I asked this question on social media
I am working on dimensional reduction techniques and chose DAE Autoencoder as one of techniques. Reason for chosing this as it works well with linear and non linear data. I have 120 features with almost one million records. Denoising Autoencoder (DAE) give me a latent space of 80 features - what it means is i reduced features from 120 to 80 , 80 is an arbitrary number and checked with other random number as well , is there any systematic approach to chose the size of latent space ? Now the real problem is binary classification prediction 1 or 0. After getting this latent space 80 and feed into downstream algorithm Light GBM , i don’t see any improvement in model accuracy , without latent space i mean plain LGBM with 120 features LGBM give me 80% accuracy, with latent space 80 LGBM give me 55% accuracy. Target class is balanced 50/50 , reason for going features reduction is to avoid over-fitting and more simpler model. I ran down feature selection technique as well and almost all features are contributing fair with combination of other features to predict target feature 1/0, that is the reason i chose DAE , i also checked all features are completely overlapped between target feature 1 and 0 as shown below in attached. Any idea how can i reduce these features from 120 to atleast 80 , PCA is crashing as it requires more memory which i don’t have at this stage, autoencoder seems to me promising in terms of speed , memory and has capability to work on non linear as well as linear , while PCA required linear.

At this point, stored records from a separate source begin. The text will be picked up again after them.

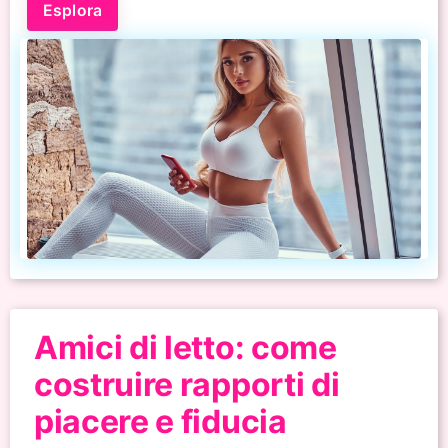
Esplora
Amici di letto: come
costruire rapporti di
piacere e fiducia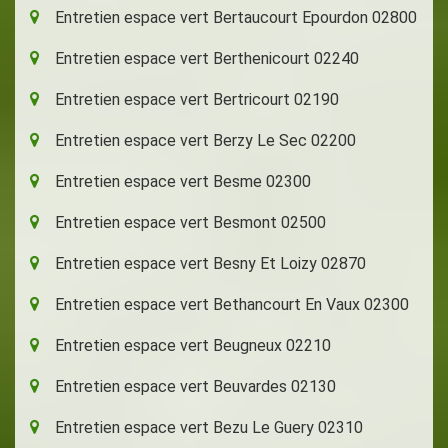
Entretien espace vert Bertaucourt Epourdon 02800
Entretien espace vert Berthenicourt 02240
Entretien espace vert Bertricourt 02190
Entretien espace vert Berzy Le Sec 02200
Entretien espace vert Besme 02300
Entretien espace vert Besmont 02500
Entretien espace vert Besny Et Loizy 02870
Entretien espace vert Bethancourt En Vaux 02300
Entretien espace vert Beugneux 02210
Entretien espace vert Beuvardes 02130
Entretien espace vert Bezu Le Guery 02310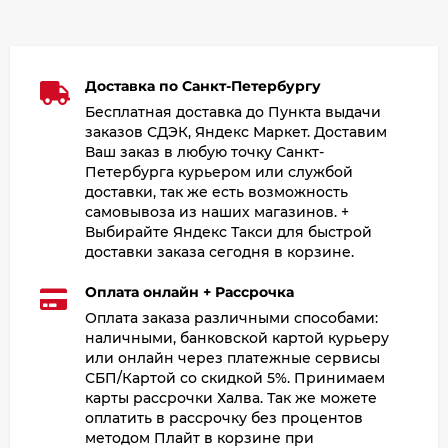
Доставка по Санкт-Петербургу
Бесплатная доставка до Пункта выдачи
заказов СДЭК, Яндекс Маркет. Доставим
Ваш заказ в любую точку Санкт-
Петербурга курьером или службой
доставки, так же есть возможность
самовывоза из наших магазинов. +
Выбирайте Яндекс Такси для быстрой
доставки заказа сегодня в корзине.
Оплата онлайн + Рассрочка
Оплата заказа различными способами:
наличными, банковской картой курьеру
или онлайн через платежные сервисы
СБП/Картой со скидкой 5%. Принимаем
карты рассрочки Халва. Так же можете
оплатить в рассрочку без процентов
методом Плайт в корзине при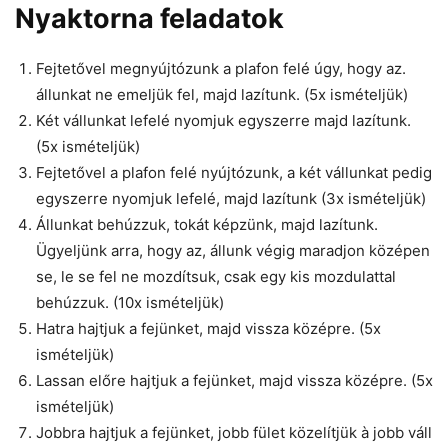
Nyaktorna feladatok
Fejtetővel megnyújtózunk a plafon felé úgy, hogy az.
állunkat ne emeljük fel, majd lazítunk. (5x ismételjük)
Két vállunkat lefelé nyomjuk egyszerre majd lazítunk.
(5x ismételjük)
Fejtetővel a plafon felé nyújtózunk, a két vállunkat pedig
egyszerre nyomjuk lefelé, majd lazítunk (3x ismételjük)
Állunkat behúzzuk, tokát képzünk, majd lazítunk.
Ügyeljünk arra, hogy az, állunk végig maradjon középen
se, le se fel ne mozdítsuk, csak egy kis mozdulattal
behúzzuk. (10x ismételjük)
Hatra hajtjuk a fejünket, majd vissza középre. (5x
ismételjük)
Lassan előre hajtjuk a fejünket, majd vissza középre. (5x
ismételjük)
Jobbra hajtjuk a fejünket, jobb fület közelítjük à jobb váll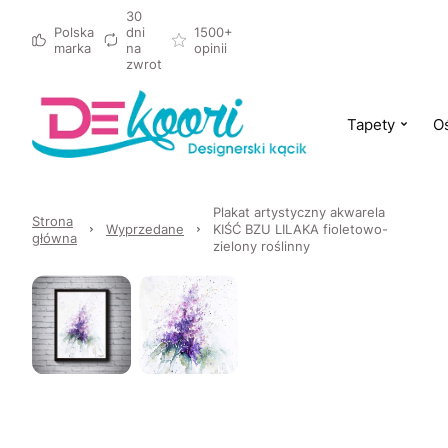
30
Polska
dni
1500+
marka
na
opinii
zwrot
Tapety
Oś
Plakat artystyczny akwarela
Strona
Wyprzedane
KIŚĆ BZU LILAKA fioletowo-
główna
zielony roślinny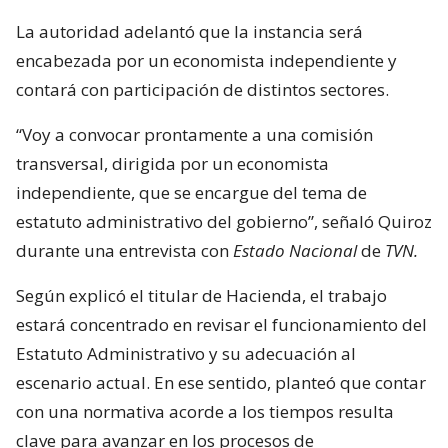
La autoridad adelantó que la instancia será
encabezada por un economista independiente y
contará con participación de distintos sectores.
“Voy a convocar prontamente a una comisión
transversal, dirigida por un economista
independiente, que se encargue del tema de
estatuto administrativo del gobierno”, señaló Quiroz
durante una entrevista con
Estado Nacional
de
TVN.
Según explicó el titular de Hacienda, el trabajo
estará concentrado en revisar el funcionamiento del
Estatuto Administrativo y su adecuación al
escenario actual. En ese sentido, planteó que contar
con una normativa acorde a los tiempos resulta
clave para avanzar en los procesos de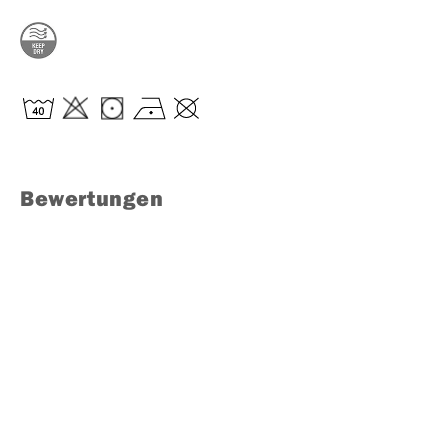
Bewertungen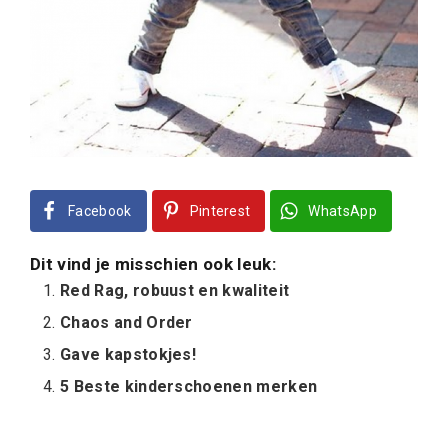
Facebook
Pinterest
WhatsApp
Dit vind je misschien ook leuk:
Red Rag, robuust en kwaliteit
Chaos and Order
Gave kapstokjes!
5 Beste kinderschoenen merken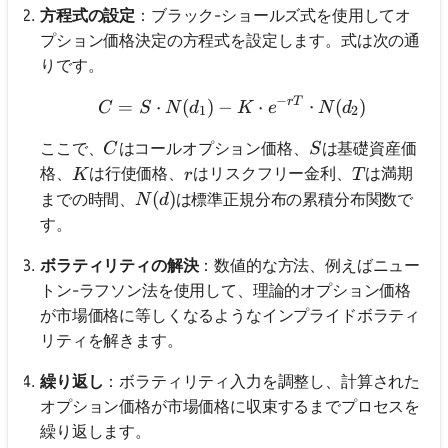
方程式の設定
：ブラック-ショールズ式を使用してオ
プション価格決定の方程式を設定します。式は次の通
りです。
−
r
T
C = S \cdot N(d_1) - K \
=
⋅
(
)
−
⋅
⋅
(
)
C
S
N
d
K
e
N
d
1
2
C
S
ここで、
はコールオプション価格、
は基礎資産価
C
S
K
r
T
格、
は行使価格、
はリスクフリー金利、
は満期
K
r
T
N(d)
(
)
までの時間、
は標準正規分布の累積分布関数で
N
d
す。
ボラティリティの解決
：数値的な方法、例えばニュー
トン-ラフソン法を使用して、理論的オプション価格
が市場価格に等しくなるようなインプライドボラティ
リティを解きます。
繰り返し
：ボラティリティ入力を調整し、計算された
オプション価格が市場価格に収束するまでプロセスを
繰り返します。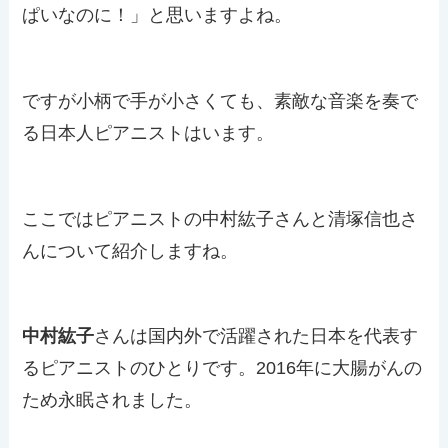
ぱいなのに！」と思いますよね。
ですが小柄で手が小さくても、素敵な音楽を奏で
る日本人ピアニストはいます。
ここではピアニストの中村紘子さんと清塚信也さ
んについて紹介しますね。
中村紘子
さんは国内外で活躍された日本を代表す
るピアニストのひとりです。2016年に大腸がんの
ため永眠されました。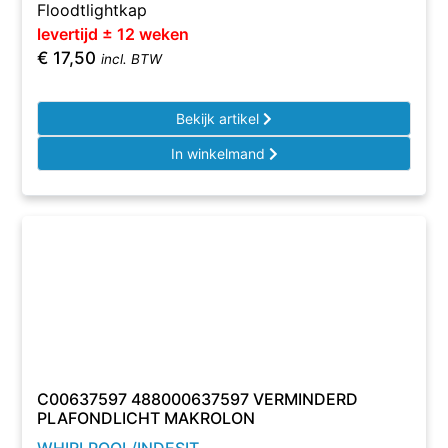
Floodtlightkap
levertijd ± 12 weken
€
17,50
incl. BTW
Bekijk artikel
In winkelmand
C00637597 488000637597 VERMINDERD
PLAFONDLICHT MAKROLON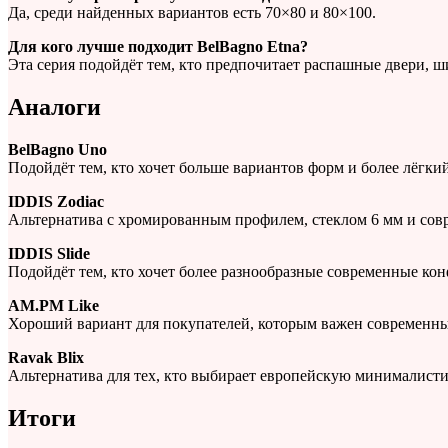
Да, среди найденных вариантов есть 70×80 и 80×100.
Для кого лучше подходит BelBagno Etna?
Эта серия подойдёт тем, кто предпочитает распашные двери, 
Аналоги
BelBagno Uno
Подойдёт тем, кто хочет больше вариантов форм и более лёгки
IDDIS Zodiac
Альтернатива с хромированным профилем, стеклом 6 мм и сов
IDDIS Slide
Подойдёт тем, кто хочет более разнообразные современные к
AM.PM Like
Хороший вариант для покупателей, которым важен современн
Ravak Blix
Альтернатива для тех, кто выбирает европейскую минималисти
Итоги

Anyone can suggest me why autoencoder is not converging well? i tried with different layers with different number of neurons but no luck , please share any idea which covers Autoencoder - Thanks
Someone has replied
Add a separate classification head to your decoder and train on a combined loss (say 50% reconstruction loss + 50% classification loss)
I did not get it and asked to that same guy what does mean by classification head and how can i add a separate classification head to decoder and train on a combined loss (say 50% reconstruction loss + 50% classification loss)?
Any body has idea please give me some dummy code and why we need it?